Une vie comme cela ne valait pas la peine d’être vécue. Aoi jeta un bref regard en direction de son compagnon qui, le menton rasé de près, regardait droit devant lui, la main dans la poche de sa veste de costume, l’autre tenant sa mallette de cuir. Ses cheveux soigneusement taillés la veille et bien coiffés à l’aide de cire lui donnaient un air des plus professionnels. Rien chez lui ne laissait entrevoir cette tendance qu’on jugeait anormale. Il savait mieux que quiconque jouer des apparences – ce n’était pas pour rien qu’il était un si bon commercial.

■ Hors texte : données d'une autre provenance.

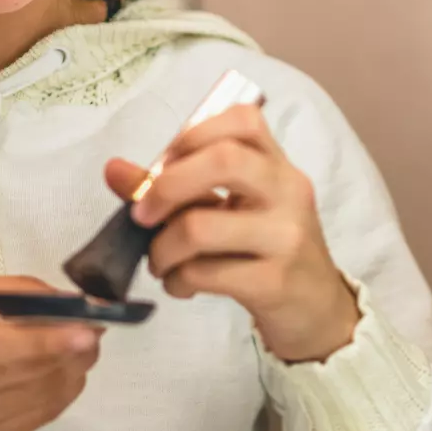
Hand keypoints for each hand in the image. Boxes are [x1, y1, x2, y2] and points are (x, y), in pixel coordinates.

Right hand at [0, 274, 102, 430]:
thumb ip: (6, 290)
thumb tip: (61, 297)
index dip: (44, 339)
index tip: (86, 324)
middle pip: (22, 373)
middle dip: (72, 349)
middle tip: (96, 325)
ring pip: (37, 399)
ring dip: (73, 369)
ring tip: (84, 343)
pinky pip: (35, 419)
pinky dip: (61, 392)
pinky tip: (66, 370)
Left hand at [105, 105, 358, 362]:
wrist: (318, 311)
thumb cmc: (266, 249)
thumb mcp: (230, 209)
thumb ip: (175, 186)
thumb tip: (113, 169)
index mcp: (277, 164)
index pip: (243, 119)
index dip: (193, 133)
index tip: (165, 163)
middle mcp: (288, 191)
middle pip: (223, 160)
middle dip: (166, 186)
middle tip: (142, 214)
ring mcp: (286, 236)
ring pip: (202, 226)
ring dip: (162, 248)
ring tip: (160, 261)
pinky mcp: (275, 282)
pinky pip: (206, 272)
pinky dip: (178, 280)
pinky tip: (180, 284)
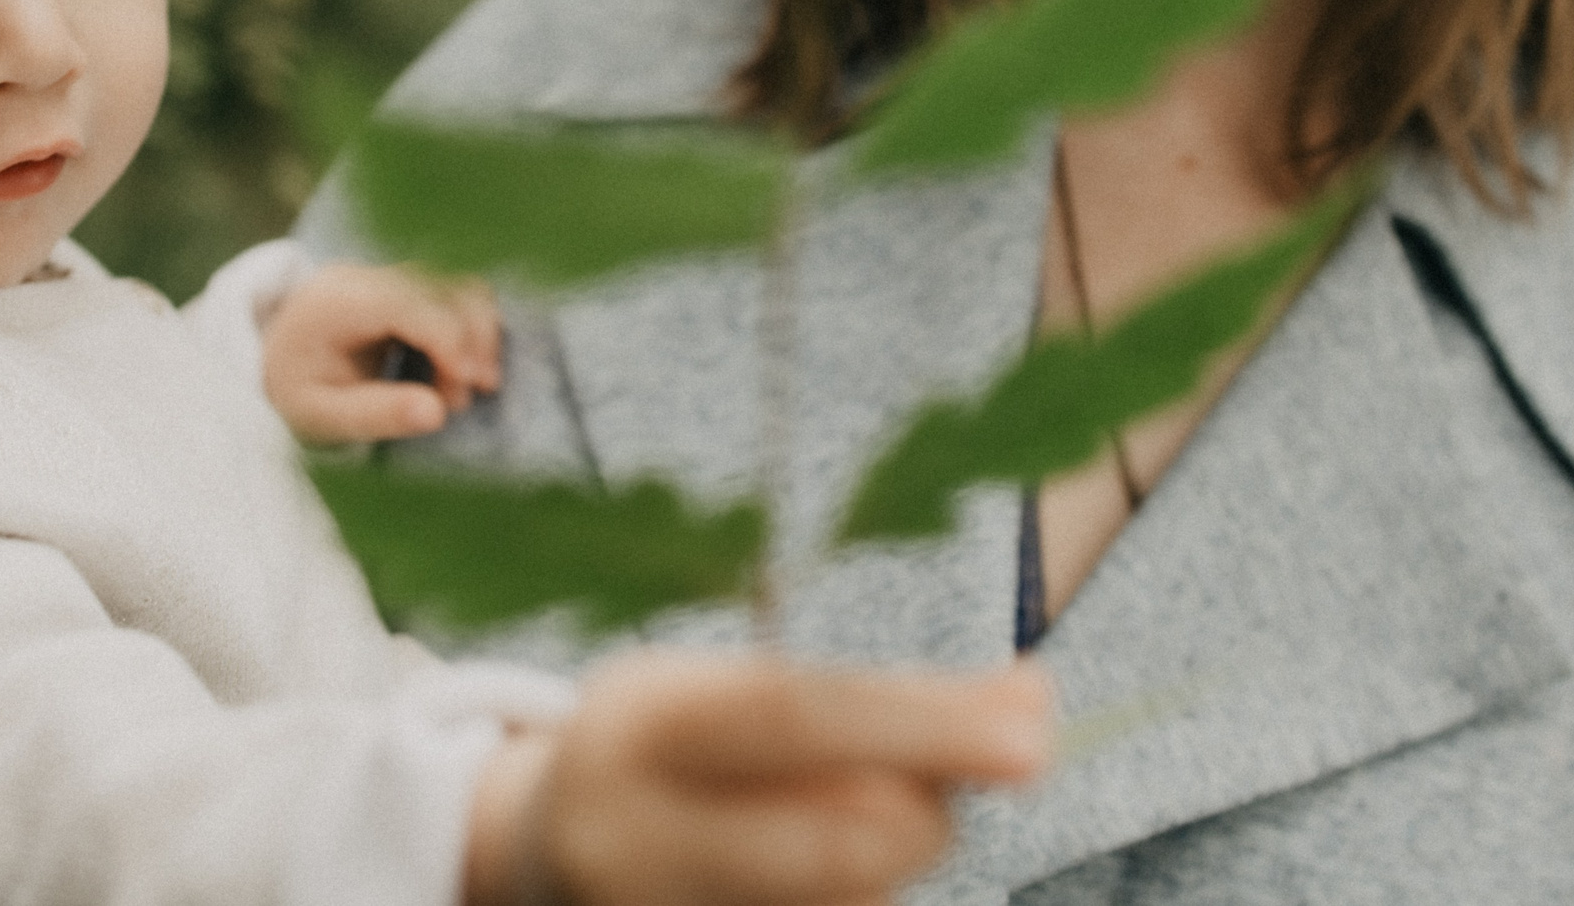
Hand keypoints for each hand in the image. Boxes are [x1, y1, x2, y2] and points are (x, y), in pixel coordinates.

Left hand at [261, 263, 501, 442]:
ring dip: (478, 332)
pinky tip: (463, 366)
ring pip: (459, 284)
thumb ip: (376, 415)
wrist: (277, 360)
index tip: (462, 395)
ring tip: (466, 385)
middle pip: (444, 287)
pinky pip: (456, 291)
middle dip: (471, 340)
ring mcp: (390, 273)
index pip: (411, 306)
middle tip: (464, 400)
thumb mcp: (320, 416)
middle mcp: (367, 275)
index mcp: (339, 301)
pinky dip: (472, 325)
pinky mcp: (408, 282)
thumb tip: (437, 414)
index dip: (449, 343)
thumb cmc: (297, 390)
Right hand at [465, 654, 1052, 905]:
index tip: (1035, 723)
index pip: (796, 716)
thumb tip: (1032, 699)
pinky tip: (826, 860)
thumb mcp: (726, 689)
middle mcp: (631, 840)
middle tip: (995, 760)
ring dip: (899, 854)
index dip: (923, 722)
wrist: (538, 855)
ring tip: (862, 805)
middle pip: (840, 840)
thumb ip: (868, 697)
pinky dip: (859, 891)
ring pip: (849, 900)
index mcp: (636, 727)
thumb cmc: (667, 749)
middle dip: (934, 810)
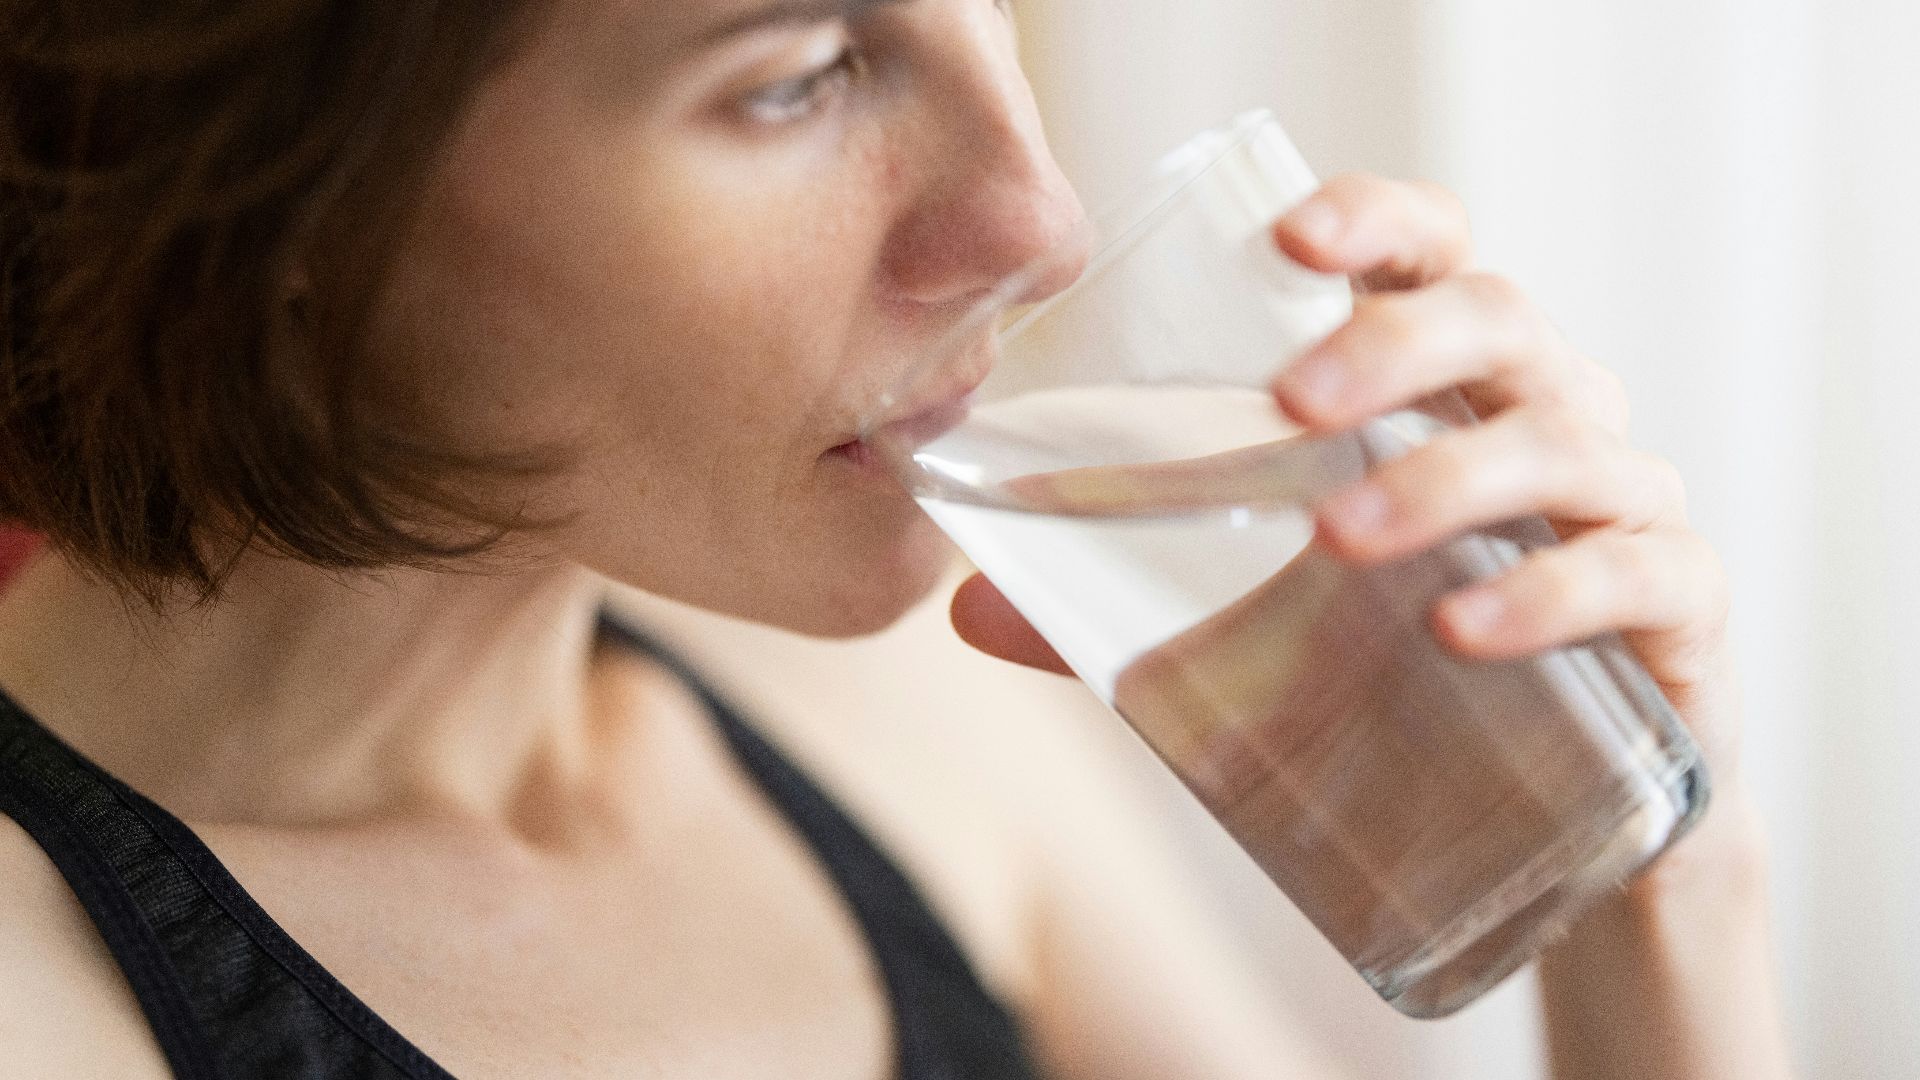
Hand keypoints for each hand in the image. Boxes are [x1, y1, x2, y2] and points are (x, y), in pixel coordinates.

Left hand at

Quant à lui… Aoi baissa le nez, scrutant le bout de ses chaussures qui avançait péniblement sur le trottoir grisâtre. Ses deux mains enfoncées au fin fond des poches de sa veste de costume, il ne pouvait relever la tête. C’était la seule chose qui lui était accessible, de toute façon. Aujourd’hui encore, ils se rendaient au travail, chacun dans son entreprise, remettant leur masque d’individus conformes aux attentes de la société, justifiant auprès de leur entourage – famille, amis et collègues – qu’ils avaient beau sortir en soirée, ils ne trouvaient de femme à épouser. Puis ils l’ôteraient une fois le soir venu, de retour chez eux, pour se retrouver chacun dans les bras de l’autre, là où il faisait bon vivre, là où l’étreinte était la plus chaude.

Aoi souffla, et rentra un peu plus la tête dans les épaules. Ils passaient près d’un groupe d’individus uniformes et normaux. Il lui fallait faire profil bas, comme toujours. Il y était habitué. Ce n’était pas un film, mais sa vie de tous les jours.